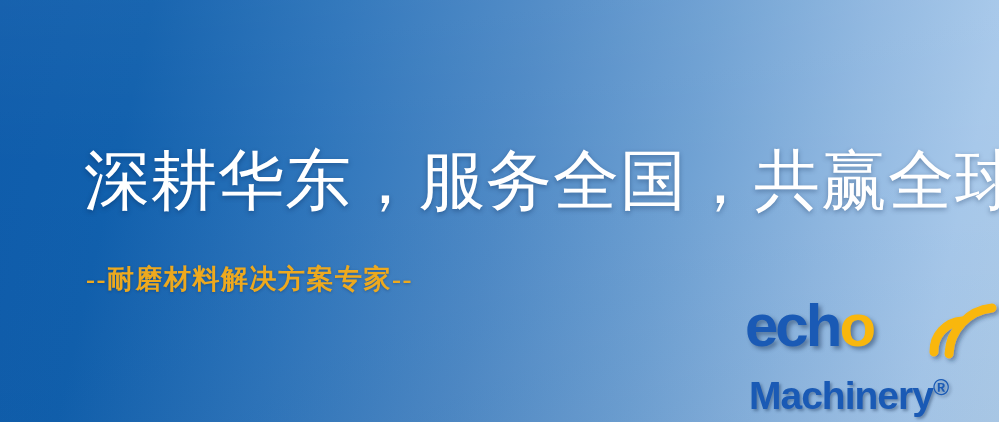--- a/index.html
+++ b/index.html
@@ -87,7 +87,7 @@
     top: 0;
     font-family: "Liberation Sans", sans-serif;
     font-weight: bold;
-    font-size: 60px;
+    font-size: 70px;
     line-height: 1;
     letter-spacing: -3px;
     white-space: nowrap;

========================================================================

What needs to be done
Which of the lines above hold the string "font"? Copy each one.

Output
     font-family: "Liberation Sans", sans-serif;
     font-weight: bold;
-    font-size: 60px;
+    font-size: 70px;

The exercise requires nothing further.